The Price of Everything by Daniel Bye

The Price of Everything by Daniel Bye

16 August, 2012
by: Crystal Bennes

Sorry, how much??


"A cynic is a man who knows the price of everything and the value of nothing." ~ Oscar Wilde

There's an interesting question underlying Daniel Bye's now show, The Price of Everything, which is, essentially: who decides how much something is worth and how does this who decide how this worth should be expressed in a monetary value on the open market. Bye doesn't necessarily attempt to answer this question, but he does answer some other interesting questions about the value of various things.
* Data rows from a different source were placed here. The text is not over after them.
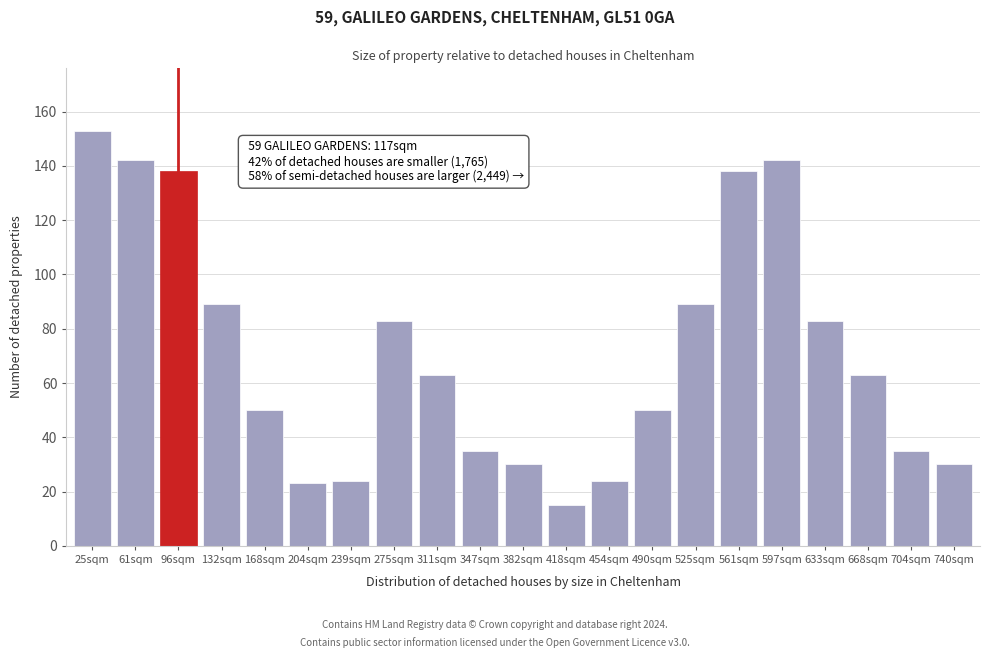

Reading left to right, list all the values displayed in this chart.

25sqm=153	61sqm=142	96sqm=138	132sqm=89	168sqm=50	204sqm=23	239sqm=24	275sqm=83	311sqm=63	347sqm=35	382sqm=30	418sqm=15	454sqm=24	490sqm=50	525sqm=89	561sqm=138	597sqm=142	633sqm=83	668sqm=63	704sqm=35	740sqm=30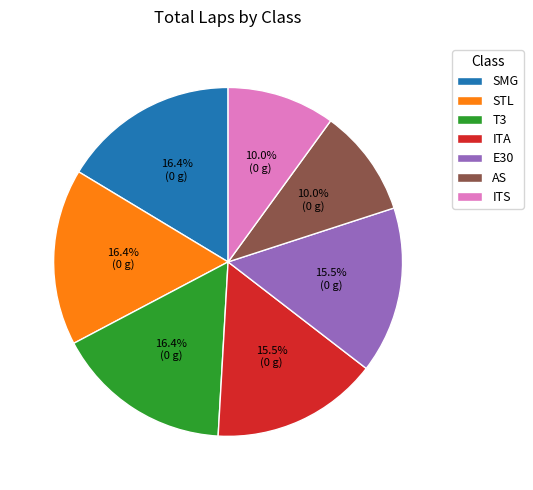

Is there a majority slice in this chart?

No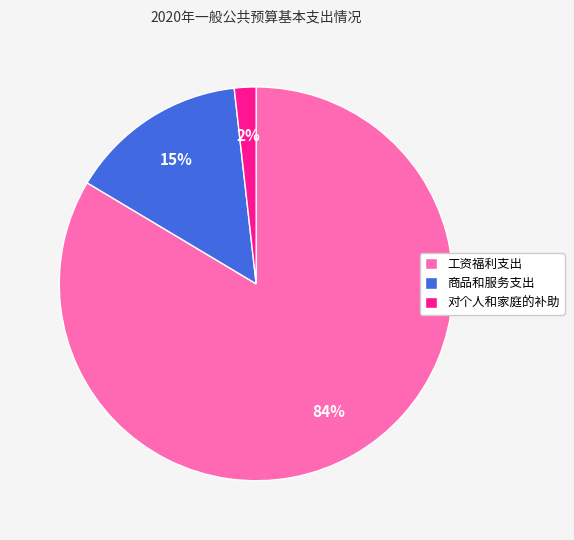

Which has a higher value, 工资福利支出 or 对个人和家庭的补助?

工资福利支出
For example, sold on the open market a single human kidney clocks in at £54,800, while a body-full of bone marrow racks up an incredible £13.8 million. An imaginary air guitar, however, which Bye sells on eBay as an experiment inquiring as to how things acquire value, nets an impressive £893. Bye said that he funded his entire Edinburgh show selling the air guitar and other such imaginary things on eBay because, after all, why should people publicly fund the arts through their taxes when idiots will do it on eBay instead?

The second half of the show on the other hand, or "pure self indulgence" as Bye calls it, revolves around the telling of another story. This is largely a whimsical analogy for the replacement of a cash economy with a gift-based economy in Middlesborough (of all places), where Bye and a chap he meets on the train open a free milk bar in an empty shop in the centre of town. The milk shop is born from Bye's experiments in gifting small acts of kindness to his fellow Middlesboroughites. He buys a coffee for the man behind him in the queue at Costa, which results in a 14-hour unbroken chain of people buying coffees for the person behind them in the queue, though no-one actually seems to know whether they're performing the act out of kindness or some kind of technological fault of the till. The Costa coffee queue leads to the milk bar, then to the surprisingly accommodating interference by a local health and safety officer, which ultimately results in the utter erosion of the cash economy in Middlesborough. The milk of human kindness as a metaphor for human kindness. Plus, at the sort-of-but-not-really interval between the two parts, Bye gives each audience member 1/3rd of a pint of milk. I haven't drank a glass of milk in years. Boy, it's delicious.

Perhaps somewhat hubristically, Bye prefaces his show by telling the audience that his show, indeed his "performance lecture", requires quite a bit of thinking. In fact, the girl sitting next to me at one point exclaimed: "I don't understand!" Alas, I understood all too well. While Bye delivers a charming performance (with absolutely amazing diction) and some novel ideas (selling an imaginary friend on eBay a particular favourite), I'm not entirely sure he has anything new to add to the debate about value versus kindness and the gift economy. He tells good stories, though.